[Your objective]
For the records that follow, return only the count of lines containing the string "خارجی".
Segment Open
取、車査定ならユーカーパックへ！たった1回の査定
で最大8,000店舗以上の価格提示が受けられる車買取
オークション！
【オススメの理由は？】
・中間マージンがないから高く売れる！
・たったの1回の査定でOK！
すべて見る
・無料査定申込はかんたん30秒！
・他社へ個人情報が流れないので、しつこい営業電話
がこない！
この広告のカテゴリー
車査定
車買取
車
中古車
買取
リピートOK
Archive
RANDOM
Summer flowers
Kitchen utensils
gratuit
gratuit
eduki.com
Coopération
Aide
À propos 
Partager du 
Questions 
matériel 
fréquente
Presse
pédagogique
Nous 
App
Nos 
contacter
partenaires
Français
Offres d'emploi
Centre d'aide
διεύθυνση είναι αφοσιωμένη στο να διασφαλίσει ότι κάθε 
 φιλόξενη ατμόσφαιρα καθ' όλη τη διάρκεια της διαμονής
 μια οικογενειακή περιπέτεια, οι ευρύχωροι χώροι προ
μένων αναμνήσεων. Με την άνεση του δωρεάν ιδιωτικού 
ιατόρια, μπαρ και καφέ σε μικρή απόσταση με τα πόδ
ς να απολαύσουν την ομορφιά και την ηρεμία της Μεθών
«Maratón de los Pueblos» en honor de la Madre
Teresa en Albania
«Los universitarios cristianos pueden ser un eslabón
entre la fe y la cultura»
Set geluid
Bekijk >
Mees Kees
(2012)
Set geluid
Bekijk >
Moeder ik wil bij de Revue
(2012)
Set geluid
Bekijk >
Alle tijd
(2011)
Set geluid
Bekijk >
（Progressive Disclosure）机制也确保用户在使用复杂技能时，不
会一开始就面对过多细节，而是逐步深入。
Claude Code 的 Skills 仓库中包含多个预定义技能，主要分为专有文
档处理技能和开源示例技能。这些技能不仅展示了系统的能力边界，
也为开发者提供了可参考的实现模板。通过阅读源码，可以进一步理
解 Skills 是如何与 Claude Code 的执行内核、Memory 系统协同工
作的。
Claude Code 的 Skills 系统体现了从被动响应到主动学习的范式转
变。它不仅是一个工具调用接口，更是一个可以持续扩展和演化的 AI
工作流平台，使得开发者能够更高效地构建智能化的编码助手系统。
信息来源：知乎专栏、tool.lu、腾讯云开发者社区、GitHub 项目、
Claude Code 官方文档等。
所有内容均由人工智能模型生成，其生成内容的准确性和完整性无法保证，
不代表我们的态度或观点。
Segment Closed
Segment Open
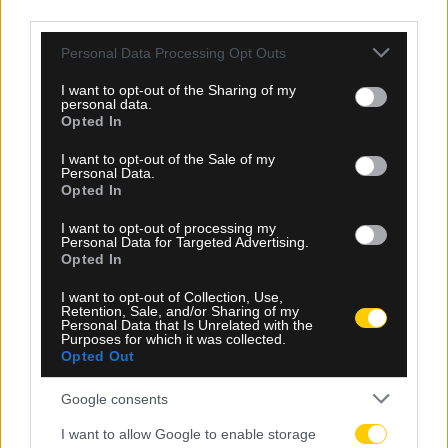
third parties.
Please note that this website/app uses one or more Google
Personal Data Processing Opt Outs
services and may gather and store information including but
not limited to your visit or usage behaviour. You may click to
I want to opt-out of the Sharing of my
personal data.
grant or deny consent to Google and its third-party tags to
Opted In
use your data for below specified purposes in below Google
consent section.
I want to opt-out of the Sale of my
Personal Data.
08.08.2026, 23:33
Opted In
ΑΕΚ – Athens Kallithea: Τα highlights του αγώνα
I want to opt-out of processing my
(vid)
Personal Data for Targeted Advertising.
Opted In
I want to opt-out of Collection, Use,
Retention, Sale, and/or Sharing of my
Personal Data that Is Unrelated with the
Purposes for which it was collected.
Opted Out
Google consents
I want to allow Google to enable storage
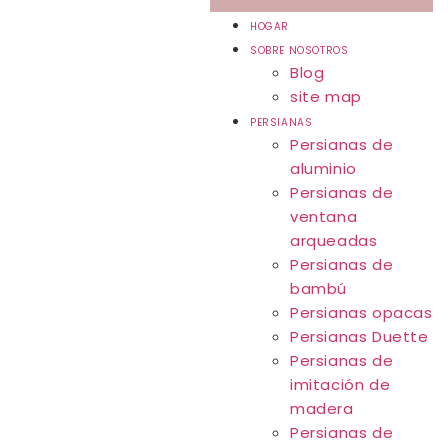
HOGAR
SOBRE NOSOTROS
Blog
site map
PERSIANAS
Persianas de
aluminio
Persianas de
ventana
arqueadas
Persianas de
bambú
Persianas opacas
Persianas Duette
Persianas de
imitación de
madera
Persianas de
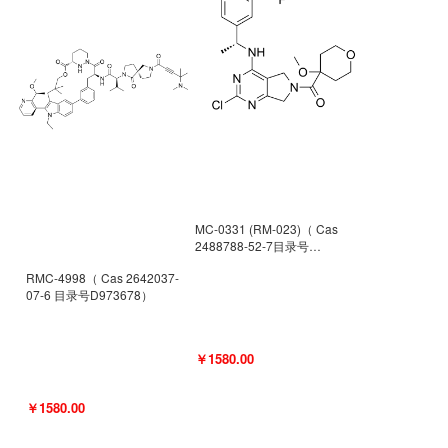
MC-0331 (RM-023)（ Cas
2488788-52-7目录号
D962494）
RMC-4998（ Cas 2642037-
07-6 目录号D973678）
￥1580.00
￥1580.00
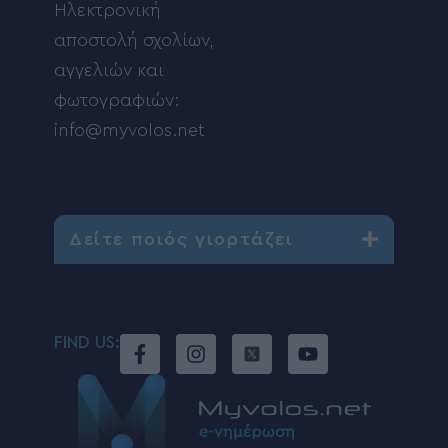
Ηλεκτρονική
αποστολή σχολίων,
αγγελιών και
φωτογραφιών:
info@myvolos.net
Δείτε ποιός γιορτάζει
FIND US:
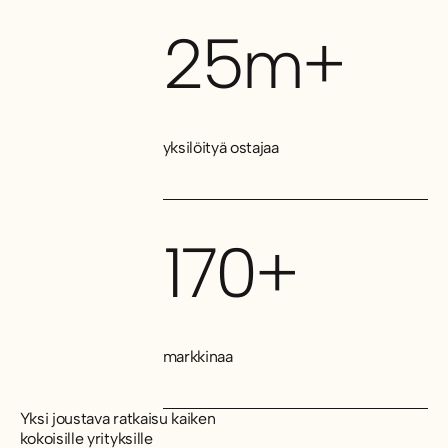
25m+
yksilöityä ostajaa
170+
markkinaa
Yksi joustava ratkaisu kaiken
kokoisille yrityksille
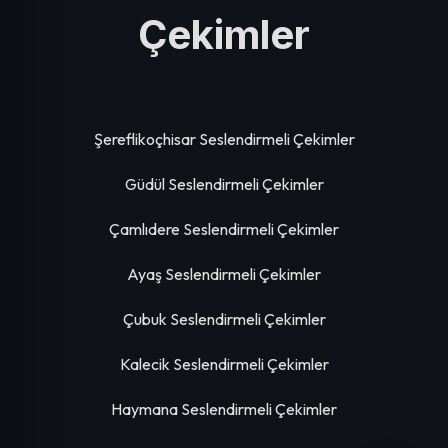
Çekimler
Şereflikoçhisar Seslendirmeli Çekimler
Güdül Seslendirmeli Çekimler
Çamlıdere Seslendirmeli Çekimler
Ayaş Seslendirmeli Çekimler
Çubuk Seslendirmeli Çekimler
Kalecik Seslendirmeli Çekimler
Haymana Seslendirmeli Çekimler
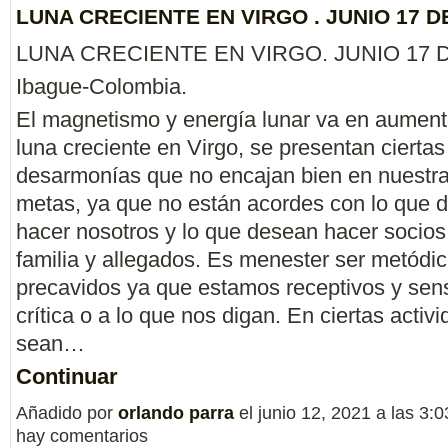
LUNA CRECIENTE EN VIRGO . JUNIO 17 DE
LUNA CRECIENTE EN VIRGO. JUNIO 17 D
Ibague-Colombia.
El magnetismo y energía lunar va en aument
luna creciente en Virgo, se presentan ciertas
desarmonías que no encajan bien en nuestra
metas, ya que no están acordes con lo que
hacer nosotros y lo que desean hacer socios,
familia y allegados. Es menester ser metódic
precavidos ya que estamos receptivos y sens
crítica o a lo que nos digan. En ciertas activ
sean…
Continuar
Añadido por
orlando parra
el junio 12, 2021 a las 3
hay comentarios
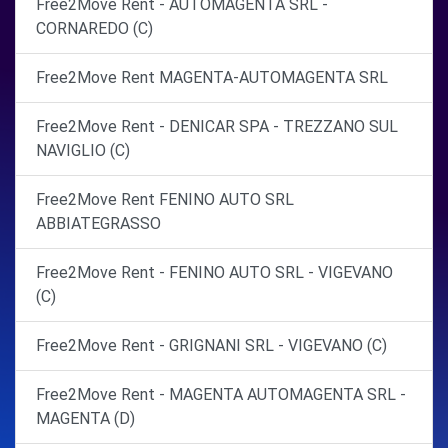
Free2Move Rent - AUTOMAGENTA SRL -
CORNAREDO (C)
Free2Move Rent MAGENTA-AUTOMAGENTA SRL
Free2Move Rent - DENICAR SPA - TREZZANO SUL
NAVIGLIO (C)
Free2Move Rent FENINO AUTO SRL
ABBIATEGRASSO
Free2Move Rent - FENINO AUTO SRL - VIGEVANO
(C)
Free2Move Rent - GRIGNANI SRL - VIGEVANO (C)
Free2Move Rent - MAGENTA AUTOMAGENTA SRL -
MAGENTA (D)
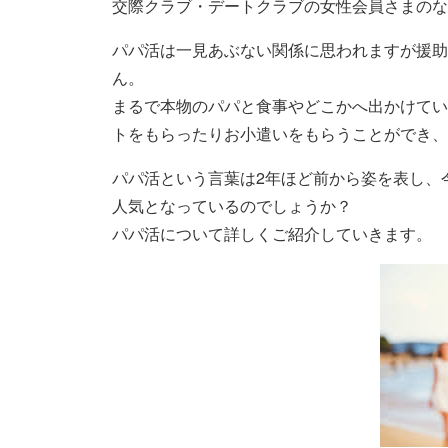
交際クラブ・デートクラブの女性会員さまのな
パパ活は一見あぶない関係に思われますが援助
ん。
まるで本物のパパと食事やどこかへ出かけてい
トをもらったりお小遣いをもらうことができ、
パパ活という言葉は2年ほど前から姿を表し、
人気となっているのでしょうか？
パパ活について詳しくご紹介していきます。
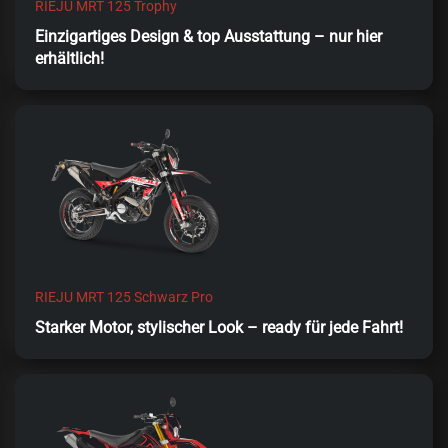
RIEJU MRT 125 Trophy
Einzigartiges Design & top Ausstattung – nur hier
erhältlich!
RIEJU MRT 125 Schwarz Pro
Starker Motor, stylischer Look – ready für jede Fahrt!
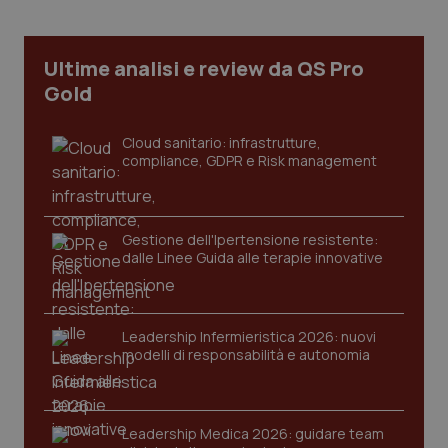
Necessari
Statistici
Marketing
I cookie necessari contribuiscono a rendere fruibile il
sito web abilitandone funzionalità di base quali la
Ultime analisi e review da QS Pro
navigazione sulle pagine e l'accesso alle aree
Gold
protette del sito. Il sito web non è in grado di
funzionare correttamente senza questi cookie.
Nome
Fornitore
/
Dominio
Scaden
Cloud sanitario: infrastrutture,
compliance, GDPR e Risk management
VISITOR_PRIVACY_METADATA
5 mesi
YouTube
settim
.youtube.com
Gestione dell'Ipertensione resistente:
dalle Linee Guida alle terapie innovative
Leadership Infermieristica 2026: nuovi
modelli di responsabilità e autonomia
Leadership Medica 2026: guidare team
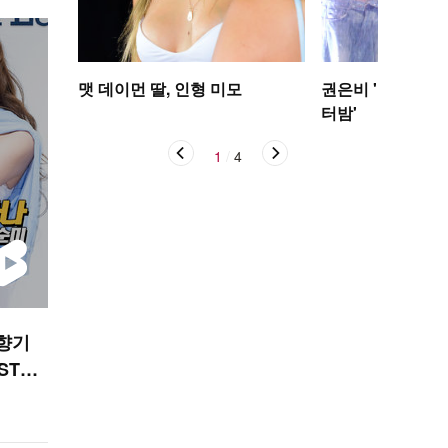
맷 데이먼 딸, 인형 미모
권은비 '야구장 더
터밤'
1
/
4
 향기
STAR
Segment Closed
Segment Open
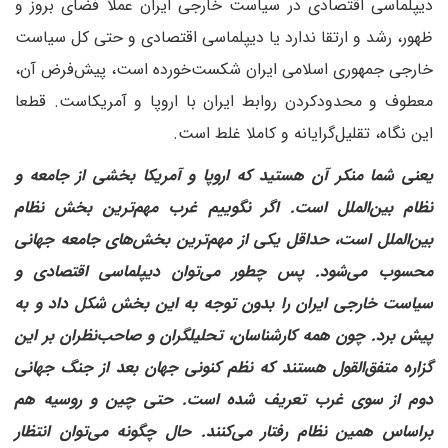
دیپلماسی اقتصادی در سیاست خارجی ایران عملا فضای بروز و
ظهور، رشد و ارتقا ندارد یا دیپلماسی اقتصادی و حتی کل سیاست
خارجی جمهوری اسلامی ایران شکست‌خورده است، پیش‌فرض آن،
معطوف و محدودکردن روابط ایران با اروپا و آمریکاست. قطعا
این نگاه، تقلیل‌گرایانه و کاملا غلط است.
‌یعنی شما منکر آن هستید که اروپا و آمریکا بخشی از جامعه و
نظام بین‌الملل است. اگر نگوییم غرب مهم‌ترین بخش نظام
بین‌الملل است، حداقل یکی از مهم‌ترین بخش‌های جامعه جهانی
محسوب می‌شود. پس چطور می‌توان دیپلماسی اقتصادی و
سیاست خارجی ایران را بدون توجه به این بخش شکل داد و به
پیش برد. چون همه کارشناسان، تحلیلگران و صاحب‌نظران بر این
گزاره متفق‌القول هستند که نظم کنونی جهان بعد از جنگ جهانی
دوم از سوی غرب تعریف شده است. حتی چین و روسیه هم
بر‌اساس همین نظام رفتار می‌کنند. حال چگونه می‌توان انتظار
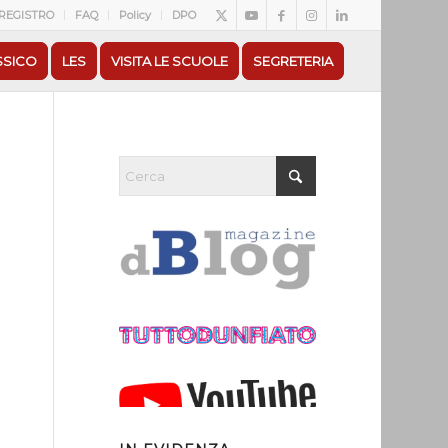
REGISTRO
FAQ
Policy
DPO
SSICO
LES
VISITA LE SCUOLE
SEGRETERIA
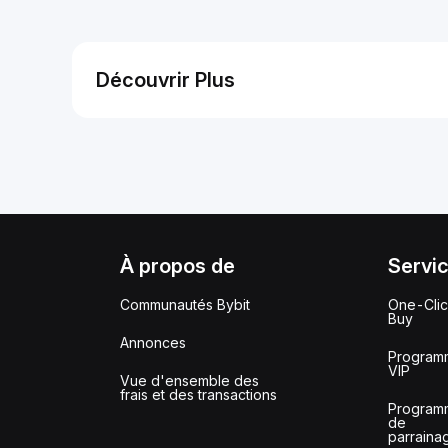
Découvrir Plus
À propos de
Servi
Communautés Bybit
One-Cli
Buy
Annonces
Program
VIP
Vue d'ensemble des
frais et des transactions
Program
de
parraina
Segment Closed
[Solution to this exercise]
3